I asked this girl out and she’s a good person at all. She went to my high school and she knows me before sza. Well I figured she would know I had MI. I figured everyone gossiped about me but she claim she didn’t know. Well I think she stigmatized me. "NO I WILL CERTAINLY NOT GO OUT WITH SOMEONE WITH A MENTAL ILLNESS ". But not in those words she was much nicer but I think she was thinking that. Like my idea of hanging with her was an insane idea because she has her normy life to deal with.

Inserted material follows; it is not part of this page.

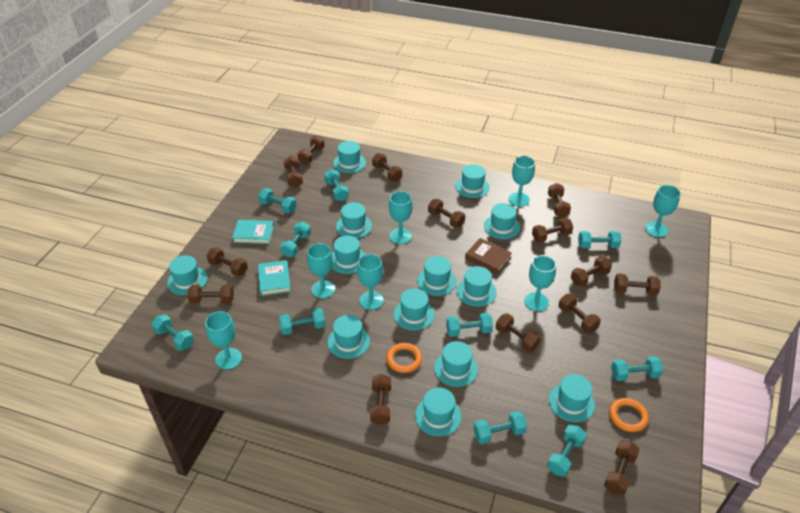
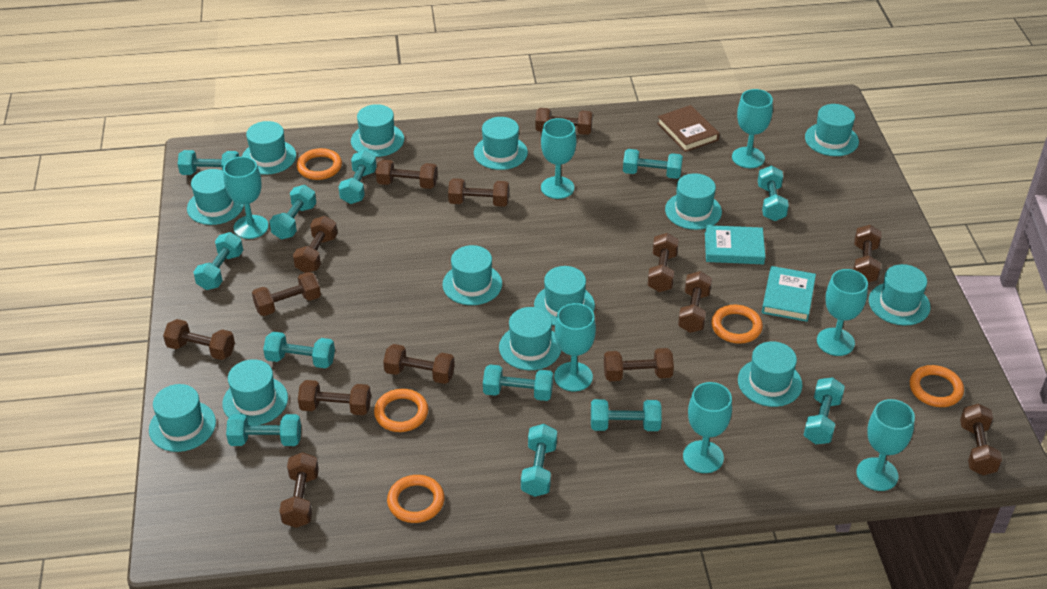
orange ring: [386,343,422,373] [609,398,649,432] = 2 -> [297,148,342,180] [374,389,428,432] [387,475,444,523] [711,305,763,344] [910,365,964,407] = 5
turquoise dumbbell: [151,314,194,351] [258,188,296,213] [279,308,326,335] [280,221,311,257] [324,169,349,201] [446,313,493,337] [473,411,527,444] [547,425,587,477] [578,231,621,248] [611,356,663,381] = 10 -> [178,150,239,175] [194,232,243,290] [226,414,301,446] [263,332,335,368] [269,185,316,239] [339,150,377,204] [483,364,553,401] [521,424,557,497] [591,399,662,431] [623,149,683,179] [758,166,789,221] [804,377,845,444] = 12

Well anyways I was so damn polite to her when she rejected me. I found and searched and searched some more for the niceness of her message. I ignored the stigma, I embraced the nice. And thanked her. And told her I hope she has a great time doing what she’s doing. And I was just uber polite. Too polite to be a normie. Only us sz who have faced years of rejection and learned the best ways to deal with it (take the high road and tip your hat) could have delivered this level of empathy. Normies don’t know to do this… they pout a bit more and call each other names. But I had a sz level of empathy and friendliness and niceness. She responded “wow thank you so much!!! ”
I think I erased a bit of stigma with this one individual.
I may not have a job, or much of a life like normies do. But the sz part of me,…I know how to make people feel good. Which is the #1 thing I could’ve done for this girl in the end. And I did. Maybe she will embrace the light seperate from the dark going forward a little bit more. Baby steps!! Folks!!!